Hm... I hadn't planned to add a wait() call for stuff exposed by spawn, but I suppose it's a logical extension of watch(tid) (ie. "please notify me when this thread exits"), which we were going to provide.  Adding a wait() wrapper for this would be trivial.

>   writeln(c);
> }
> 
> I'd expect output to match the regex [hw][eo][lr]l[od]

It should be.

> Note also that shared(char)[] elements can be multi-byte code-points!  You could easily generate an invalid string that way (essentially tearing).
> 
> The problem is, the compiler doesn't know with an array of items whether it's the array that must be atomic or the elements that must be atomic, or some other relationship (such as a group of elements are related as in utf-8 code points).  It should either refuse copying any data, or allow copying any data.  Making a decision based on assumptions of the array semantic meaning doesn't seem right to me.

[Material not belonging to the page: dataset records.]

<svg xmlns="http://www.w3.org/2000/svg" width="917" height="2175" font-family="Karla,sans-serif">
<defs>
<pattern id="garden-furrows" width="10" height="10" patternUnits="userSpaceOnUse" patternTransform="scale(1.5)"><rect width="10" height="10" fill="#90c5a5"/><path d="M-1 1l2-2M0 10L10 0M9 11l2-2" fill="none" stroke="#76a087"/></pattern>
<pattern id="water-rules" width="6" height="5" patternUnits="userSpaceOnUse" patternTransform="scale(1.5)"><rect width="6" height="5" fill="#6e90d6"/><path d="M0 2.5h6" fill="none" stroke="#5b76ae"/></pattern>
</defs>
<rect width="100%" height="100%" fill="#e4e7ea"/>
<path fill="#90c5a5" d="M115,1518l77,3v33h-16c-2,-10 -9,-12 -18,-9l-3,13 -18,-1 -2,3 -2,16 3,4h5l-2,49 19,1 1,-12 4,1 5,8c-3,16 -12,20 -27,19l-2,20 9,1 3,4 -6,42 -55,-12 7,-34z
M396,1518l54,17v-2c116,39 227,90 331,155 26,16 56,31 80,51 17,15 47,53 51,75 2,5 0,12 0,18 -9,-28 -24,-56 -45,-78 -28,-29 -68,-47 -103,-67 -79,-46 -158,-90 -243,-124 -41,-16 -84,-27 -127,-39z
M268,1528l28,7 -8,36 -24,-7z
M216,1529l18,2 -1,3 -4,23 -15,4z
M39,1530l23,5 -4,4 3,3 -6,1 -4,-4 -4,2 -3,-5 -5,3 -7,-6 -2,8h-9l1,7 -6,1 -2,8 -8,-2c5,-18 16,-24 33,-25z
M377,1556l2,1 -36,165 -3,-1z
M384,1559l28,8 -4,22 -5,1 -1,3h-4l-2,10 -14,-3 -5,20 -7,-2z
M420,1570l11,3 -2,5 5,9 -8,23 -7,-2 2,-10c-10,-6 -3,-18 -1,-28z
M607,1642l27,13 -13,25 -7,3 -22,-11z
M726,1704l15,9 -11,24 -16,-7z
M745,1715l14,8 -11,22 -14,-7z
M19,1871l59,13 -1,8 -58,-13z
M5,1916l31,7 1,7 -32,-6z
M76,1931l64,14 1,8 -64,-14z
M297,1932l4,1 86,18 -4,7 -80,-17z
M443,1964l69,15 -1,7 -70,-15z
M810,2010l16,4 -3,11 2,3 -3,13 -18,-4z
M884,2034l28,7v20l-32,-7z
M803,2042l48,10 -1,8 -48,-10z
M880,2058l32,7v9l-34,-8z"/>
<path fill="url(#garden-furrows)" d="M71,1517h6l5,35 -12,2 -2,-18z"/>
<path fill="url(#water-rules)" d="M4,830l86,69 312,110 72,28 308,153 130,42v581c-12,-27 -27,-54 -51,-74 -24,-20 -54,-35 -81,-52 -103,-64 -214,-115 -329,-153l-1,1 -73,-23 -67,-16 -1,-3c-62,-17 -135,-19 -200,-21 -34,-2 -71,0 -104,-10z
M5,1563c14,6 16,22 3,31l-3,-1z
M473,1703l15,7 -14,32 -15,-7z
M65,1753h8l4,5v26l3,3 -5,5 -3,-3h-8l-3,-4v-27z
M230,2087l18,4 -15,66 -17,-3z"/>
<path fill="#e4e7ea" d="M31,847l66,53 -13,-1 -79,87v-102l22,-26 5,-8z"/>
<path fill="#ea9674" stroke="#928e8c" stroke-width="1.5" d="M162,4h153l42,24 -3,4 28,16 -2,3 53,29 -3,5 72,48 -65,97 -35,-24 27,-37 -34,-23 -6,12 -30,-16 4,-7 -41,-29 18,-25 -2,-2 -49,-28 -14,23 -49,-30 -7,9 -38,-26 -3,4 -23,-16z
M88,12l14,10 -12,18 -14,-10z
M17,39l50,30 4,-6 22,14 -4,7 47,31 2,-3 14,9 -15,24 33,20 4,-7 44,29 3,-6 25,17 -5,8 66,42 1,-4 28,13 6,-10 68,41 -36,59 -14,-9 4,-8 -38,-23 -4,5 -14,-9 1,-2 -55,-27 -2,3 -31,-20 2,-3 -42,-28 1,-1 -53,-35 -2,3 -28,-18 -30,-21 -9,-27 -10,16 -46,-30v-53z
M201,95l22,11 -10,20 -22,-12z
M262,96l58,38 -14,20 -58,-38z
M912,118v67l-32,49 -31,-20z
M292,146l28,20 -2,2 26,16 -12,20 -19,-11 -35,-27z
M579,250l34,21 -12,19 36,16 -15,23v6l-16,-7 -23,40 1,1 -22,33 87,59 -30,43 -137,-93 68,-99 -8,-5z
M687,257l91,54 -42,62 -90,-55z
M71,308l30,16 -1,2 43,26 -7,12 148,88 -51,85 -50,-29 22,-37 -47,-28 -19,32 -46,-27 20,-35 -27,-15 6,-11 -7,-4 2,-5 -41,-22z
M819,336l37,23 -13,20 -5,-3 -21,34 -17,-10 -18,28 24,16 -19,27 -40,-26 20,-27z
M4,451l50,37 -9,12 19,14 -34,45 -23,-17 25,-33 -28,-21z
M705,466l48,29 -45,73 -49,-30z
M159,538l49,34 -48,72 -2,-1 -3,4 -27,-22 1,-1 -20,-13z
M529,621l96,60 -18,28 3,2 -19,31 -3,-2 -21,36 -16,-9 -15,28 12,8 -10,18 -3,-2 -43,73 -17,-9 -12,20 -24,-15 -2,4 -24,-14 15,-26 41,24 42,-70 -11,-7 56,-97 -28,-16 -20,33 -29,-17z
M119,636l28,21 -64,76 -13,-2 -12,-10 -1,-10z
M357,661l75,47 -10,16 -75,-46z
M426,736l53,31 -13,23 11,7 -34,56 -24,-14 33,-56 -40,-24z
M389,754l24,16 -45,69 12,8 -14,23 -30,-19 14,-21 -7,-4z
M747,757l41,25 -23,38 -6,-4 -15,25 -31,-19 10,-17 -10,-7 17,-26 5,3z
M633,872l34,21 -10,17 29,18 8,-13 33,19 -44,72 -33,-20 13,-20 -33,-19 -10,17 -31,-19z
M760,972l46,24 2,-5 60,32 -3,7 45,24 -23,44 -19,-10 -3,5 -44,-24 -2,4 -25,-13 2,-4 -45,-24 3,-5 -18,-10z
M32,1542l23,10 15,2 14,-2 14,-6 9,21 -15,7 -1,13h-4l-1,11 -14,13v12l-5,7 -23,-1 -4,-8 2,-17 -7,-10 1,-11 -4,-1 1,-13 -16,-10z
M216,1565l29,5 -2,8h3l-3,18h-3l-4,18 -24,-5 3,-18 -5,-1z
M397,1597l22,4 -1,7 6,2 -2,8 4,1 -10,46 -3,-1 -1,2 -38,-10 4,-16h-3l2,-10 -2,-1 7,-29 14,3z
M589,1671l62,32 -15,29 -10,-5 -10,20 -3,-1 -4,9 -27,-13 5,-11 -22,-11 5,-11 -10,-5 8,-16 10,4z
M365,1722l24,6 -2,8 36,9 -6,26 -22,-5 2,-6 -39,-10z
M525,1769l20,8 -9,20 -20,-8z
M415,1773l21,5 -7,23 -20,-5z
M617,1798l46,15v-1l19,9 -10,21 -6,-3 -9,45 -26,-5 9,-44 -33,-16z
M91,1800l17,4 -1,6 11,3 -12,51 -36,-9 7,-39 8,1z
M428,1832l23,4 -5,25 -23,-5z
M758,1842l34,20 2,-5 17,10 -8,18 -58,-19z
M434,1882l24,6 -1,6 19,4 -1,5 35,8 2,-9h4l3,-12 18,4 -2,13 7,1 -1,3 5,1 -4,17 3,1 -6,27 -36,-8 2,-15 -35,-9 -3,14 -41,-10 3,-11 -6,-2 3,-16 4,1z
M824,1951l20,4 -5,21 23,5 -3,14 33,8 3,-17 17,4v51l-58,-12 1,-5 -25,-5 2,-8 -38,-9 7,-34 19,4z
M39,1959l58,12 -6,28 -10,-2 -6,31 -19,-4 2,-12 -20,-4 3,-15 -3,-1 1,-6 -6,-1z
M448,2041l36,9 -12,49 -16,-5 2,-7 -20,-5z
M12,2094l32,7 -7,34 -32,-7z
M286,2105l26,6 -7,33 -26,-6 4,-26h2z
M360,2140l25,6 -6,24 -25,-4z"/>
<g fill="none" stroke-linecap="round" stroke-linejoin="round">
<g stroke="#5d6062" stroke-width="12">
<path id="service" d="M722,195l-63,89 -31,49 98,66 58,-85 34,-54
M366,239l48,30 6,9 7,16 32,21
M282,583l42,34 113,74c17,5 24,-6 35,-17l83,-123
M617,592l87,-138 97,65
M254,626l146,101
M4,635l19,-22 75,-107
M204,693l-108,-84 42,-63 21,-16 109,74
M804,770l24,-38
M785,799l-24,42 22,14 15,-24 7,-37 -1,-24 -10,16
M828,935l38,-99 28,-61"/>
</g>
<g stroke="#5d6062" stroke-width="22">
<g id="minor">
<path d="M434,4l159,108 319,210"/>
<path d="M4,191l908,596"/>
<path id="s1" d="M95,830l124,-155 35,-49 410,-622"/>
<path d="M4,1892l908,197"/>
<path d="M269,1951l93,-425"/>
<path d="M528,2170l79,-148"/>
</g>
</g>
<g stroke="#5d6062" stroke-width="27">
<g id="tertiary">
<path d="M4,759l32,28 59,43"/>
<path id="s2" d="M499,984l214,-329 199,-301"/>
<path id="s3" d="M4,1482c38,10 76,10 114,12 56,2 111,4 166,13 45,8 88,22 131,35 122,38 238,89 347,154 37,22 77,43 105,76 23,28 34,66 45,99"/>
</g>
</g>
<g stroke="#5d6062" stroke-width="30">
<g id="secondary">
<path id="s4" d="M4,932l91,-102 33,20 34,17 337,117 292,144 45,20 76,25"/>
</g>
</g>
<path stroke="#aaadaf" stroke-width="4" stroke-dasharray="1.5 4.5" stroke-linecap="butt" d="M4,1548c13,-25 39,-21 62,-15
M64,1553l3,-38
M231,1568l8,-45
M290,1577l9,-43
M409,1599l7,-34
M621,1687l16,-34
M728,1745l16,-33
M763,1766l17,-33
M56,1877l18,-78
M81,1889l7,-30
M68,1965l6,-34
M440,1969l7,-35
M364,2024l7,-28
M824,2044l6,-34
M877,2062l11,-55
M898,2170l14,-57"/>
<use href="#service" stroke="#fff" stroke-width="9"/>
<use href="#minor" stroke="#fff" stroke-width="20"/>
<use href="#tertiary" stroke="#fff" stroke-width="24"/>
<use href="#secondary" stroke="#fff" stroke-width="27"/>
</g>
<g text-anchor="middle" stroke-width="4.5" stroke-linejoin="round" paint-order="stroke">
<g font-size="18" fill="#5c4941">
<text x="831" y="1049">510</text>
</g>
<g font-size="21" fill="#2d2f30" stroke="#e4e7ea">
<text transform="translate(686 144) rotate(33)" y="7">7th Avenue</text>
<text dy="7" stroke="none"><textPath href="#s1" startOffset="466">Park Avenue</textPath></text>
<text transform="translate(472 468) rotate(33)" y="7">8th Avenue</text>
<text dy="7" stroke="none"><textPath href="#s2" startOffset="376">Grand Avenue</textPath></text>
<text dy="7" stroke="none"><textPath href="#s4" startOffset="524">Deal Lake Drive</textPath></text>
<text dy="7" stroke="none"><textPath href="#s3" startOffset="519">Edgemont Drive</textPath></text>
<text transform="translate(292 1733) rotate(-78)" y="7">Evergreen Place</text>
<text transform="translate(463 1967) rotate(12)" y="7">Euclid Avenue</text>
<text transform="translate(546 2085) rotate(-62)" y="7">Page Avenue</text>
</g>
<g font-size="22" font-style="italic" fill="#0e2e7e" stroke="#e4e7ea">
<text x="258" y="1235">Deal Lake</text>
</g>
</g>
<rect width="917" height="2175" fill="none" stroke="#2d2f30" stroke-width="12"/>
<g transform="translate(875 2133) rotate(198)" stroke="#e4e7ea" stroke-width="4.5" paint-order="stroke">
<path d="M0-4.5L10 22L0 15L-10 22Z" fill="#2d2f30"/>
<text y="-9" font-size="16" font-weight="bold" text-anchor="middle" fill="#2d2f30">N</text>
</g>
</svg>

D allows non utf-8 data in a char[], so I don't see any reason for it to try and guarantee any meaningful result from such an operation.  Earlier, I had been thinking it might be nice to have this though:

shared(char)[] a, b;

synchronized( lock( a, b ) ) {
    // some fancy algorithm on a and b
}

Basically, use the hashtable of mutexes discussed earlier to allow users to obtain locks on a set of N arrays in a safe manner (because expecting them to do it manually will generally result in deadlock).  This makes what's happening explicit and allows the whole mess to be handled in library code.  In theory, this same approach could work for any reference type.  The optimization issue would be making gc_query() not need to obtain the GC lock to return a valid result (this may be safe already, I haven't spent the time to figure it out).